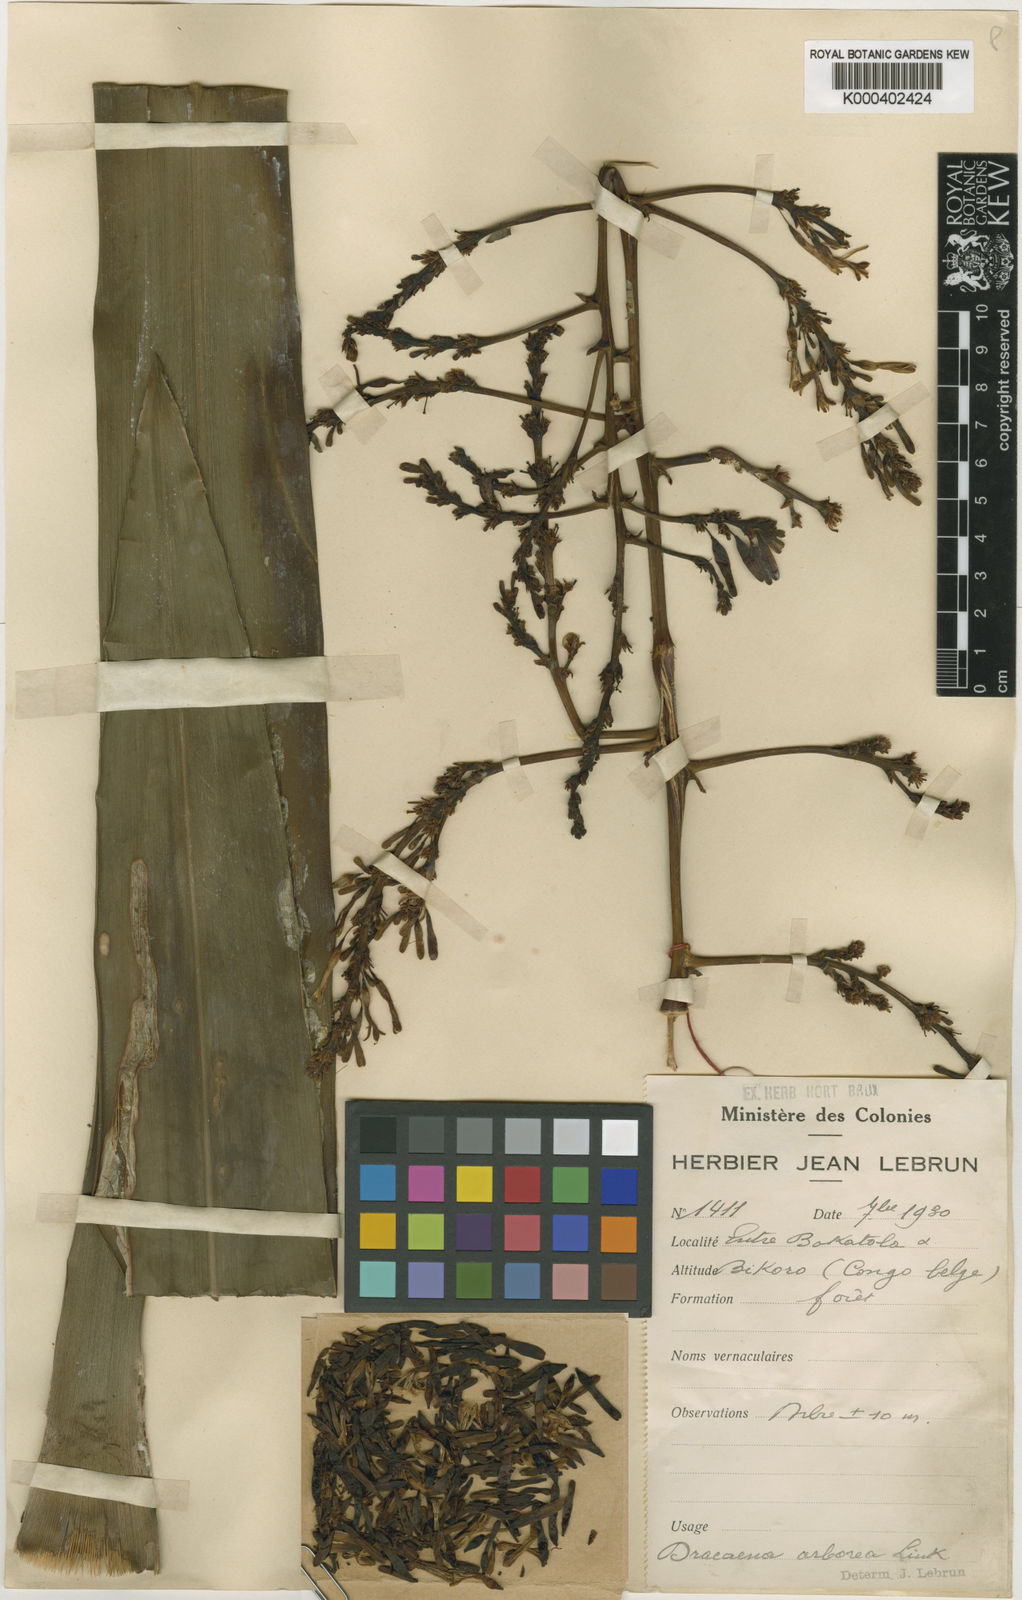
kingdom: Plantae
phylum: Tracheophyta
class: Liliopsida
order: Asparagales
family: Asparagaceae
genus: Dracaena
---
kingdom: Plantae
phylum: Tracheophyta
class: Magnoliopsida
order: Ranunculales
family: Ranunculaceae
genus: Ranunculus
...
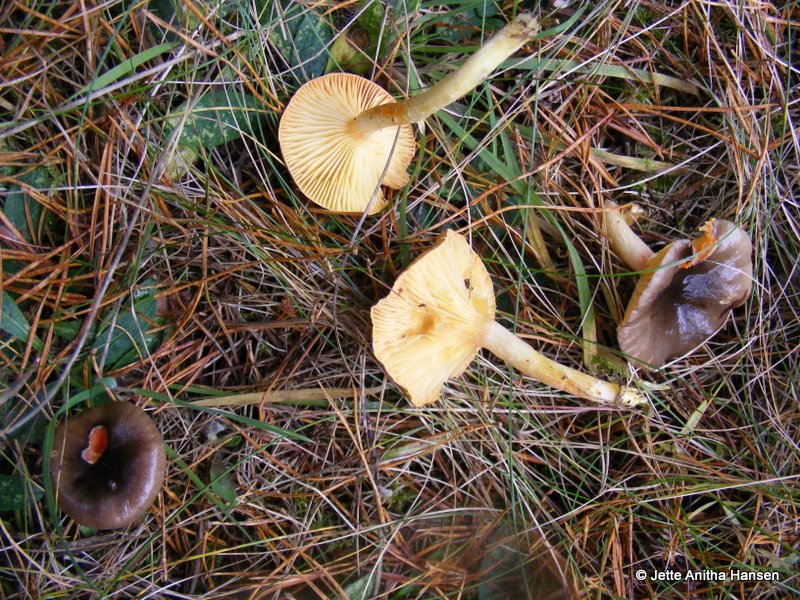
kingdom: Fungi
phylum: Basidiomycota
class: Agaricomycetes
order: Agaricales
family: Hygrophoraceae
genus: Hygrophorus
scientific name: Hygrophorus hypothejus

To be done ▸
Rewrite the lines starting at the one containing "kingdom: Fungi" and ending at the one containing "scientific name: Hygrophorus hypothejus", changing "scientific name" to "species name" and keeping everything else the same.

Output ▸
kingdom: Fungi
phylum: Basidiomycota
class: Agaricomycetes
order: Agaricales
family: Hygrophoraceae
genus: Hygrophorus
species name: Hygrophorus hypothejus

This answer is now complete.